All of this functionality comes in a large package, but one that does its best to look sleek while being awkwardly long. The APEX is easily the longest keyboard I have ever used and before I could get comfortable with it, I had to shift everything on my desk a good few inches to the left. This is the trade-off for dedicated macro keys, however, and that’s fair enough. I was also surprised that the board had a nice heft without being heavy like more expensive mechanical boards. With two replaceable elevated feet, I was able to get shift the board to a comfortable angle without any noticeable flex in long writing and gaming sessions. It felt durable.
The design of the board goes part in parcel with the typing experience due to the low profile key design. Compared to a normal keyboard, they’re about half the height, which means that the travel distance per press is also less, theoretically increasing your input speed. In the beginning, I found this to be complete farce. Such low profile keys felt off, and the macro keys on the left made it hard to comfortably anchor my find like I usually would, but I pressed on and those first few hours of typos and backspaces faded away. Within a day, my typing speed had matched and exceeded my best on my Corsair K70, something I didn’t think possible.
In comparison to other membrane keyboards, the APEX lacks the mushiness and creak of even some of its more expensive competition. The low profile setup allows the keys to feel more springy and responsive while still remaining blessedly quiet. For comparison, I used the APEX alongside the Logitech G110, a Microsoft Wireless Multimedia keyboard, and a generic HP, and there was simply no competition. Steelseries felt so much better that each of the other boards simply felt bad.
The APEX features a outer matte finish with a glossy inlay. These accents are, of course, fingerprint and dust magnets, but that goes with the territory for any glossy peripheral. The keyboard also features an extra tall, reduced width space bar that lends the setup a unique look. My concerns that this would be awkward were quickly assuaged.

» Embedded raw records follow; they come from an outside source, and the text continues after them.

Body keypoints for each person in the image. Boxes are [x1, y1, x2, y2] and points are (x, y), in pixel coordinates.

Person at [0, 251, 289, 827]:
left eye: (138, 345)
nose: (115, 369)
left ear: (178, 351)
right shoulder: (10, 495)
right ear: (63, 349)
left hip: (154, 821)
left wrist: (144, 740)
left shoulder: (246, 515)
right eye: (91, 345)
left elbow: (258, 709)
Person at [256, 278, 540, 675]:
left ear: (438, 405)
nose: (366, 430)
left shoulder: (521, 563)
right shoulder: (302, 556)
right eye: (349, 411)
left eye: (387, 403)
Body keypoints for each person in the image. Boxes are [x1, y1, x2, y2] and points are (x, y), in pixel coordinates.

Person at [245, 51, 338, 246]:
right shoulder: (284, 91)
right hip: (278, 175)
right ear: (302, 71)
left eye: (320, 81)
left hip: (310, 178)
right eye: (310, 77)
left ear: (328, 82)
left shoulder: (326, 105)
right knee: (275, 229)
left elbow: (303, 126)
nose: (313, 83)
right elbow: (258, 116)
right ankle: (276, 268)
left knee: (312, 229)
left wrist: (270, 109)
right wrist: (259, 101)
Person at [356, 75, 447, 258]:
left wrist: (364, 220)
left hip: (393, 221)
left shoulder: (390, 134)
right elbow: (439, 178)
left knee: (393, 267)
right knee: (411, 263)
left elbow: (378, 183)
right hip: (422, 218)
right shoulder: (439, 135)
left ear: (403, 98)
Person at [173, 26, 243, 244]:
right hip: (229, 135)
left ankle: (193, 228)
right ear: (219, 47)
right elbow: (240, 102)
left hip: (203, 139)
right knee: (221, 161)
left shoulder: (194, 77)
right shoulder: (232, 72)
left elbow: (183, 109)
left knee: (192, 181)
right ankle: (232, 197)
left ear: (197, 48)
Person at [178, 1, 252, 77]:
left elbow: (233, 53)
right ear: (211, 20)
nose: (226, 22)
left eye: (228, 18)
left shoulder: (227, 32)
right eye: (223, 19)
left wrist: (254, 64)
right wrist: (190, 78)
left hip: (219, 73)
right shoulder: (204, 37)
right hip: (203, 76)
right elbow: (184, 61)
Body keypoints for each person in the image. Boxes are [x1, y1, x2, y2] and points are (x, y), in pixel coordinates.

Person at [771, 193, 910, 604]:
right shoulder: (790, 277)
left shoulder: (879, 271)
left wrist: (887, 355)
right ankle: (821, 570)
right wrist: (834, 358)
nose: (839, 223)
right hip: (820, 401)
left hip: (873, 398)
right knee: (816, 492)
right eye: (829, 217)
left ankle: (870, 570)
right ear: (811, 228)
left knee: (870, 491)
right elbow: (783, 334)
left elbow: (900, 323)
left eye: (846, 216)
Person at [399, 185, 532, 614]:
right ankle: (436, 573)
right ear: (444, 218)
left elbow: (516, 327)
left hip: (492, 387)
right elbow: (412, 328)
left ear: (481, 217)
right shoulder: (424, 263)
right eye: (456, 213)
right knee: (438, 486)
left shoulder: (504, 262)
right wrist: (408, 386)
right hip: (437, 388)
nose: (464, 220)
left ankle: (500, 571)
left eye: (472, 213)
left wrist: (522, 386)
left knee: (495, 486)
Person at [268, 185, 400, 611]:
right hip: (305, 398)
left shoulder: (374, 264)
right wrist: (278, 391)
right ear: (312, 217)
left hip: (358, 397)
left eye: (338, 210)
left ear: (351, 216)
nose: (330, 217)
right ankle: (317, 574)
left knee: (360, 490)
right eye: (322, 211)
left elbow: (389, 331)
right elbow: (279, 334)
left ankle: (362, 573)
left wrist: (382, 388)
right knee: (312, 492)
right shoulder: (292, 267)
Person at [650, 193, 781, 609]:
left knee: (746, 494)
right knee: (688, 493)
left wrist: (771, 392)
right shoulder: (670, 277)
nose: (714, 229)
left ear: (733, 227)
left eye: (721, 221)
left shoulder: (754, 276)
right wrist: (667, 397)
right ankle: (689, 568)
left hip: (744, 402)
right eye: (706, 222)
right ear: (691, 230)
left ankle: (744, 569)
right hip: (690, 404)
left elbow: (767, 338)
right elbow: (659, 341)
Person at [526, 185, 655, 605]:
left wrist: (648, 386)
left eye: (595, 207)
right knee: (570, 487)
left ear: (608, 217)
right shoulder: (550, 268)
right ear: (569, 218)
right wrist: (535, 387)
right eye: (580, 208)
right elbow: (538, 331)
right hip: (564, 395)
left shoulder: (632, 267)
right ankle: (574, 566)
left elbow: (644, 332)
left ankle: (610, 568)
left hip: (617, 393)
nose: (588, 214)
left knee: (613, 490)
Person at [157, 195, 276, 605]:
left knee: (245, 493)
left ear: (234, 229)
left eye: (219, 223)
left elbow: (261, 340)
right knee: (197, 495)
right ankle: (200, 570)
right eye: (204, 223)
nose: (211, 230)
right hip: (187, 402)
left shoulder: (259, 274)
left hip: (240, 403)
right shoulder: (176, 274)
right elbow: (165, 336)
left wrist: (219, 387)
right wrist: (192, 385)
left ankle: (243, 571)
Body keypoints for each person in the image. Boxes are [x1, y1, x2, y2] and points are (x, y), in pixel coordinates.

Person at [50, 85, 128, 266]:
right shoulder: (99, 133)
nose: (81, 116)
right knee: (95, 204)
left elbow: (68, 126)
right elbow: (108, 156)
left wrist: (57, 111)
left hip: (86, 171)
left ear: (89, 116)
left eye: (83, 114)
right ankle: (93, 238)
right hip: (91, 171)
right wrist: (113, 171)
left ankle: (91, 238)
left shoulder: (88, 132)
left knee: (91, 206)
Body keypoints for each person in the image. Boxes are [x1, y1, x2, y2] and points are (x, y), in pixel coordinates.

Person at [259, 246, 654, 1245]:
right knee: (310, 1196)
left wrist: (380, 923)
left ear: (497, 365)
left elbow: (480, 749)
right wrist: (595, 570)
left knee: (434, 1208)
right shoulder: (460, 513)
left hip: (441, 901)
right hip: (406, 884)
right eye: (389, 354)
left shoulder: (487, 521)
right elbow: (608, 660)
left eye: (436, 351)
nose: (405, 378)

I was dismayed to see the natural oil from my fingers quickly tarnish the surface of the keys after just a few hours. As an unoily person, this is a direct result of the materials being used.
The keyboard also includes several other features worthy of note. The W key, for example, features dual bumps to quickly get you back to ready position. There are also two additional diagonal arrows for gamers that would prefer to control with their right hand and don’t want to miss their Q and E functionality. Dedicated media keys also line the right side of the number pad, though the positioning of play/pause flush with the enter key is unfortunate. Premium staples like a braided cable, USB pass through, 6-key rollover and 20 key anti-ghosting are all present and accounted for.
In a year rich with keyboard reviews and hands-ons, the APEX stands out from the pack. It looks and feels better than most, and managed to increase my typing speed more than any membrane keyboard has ever been able to do. The market is full of now full of keyboard options in all price ranges, but the APEX is a clear contender for best in membrane keyboard in its range.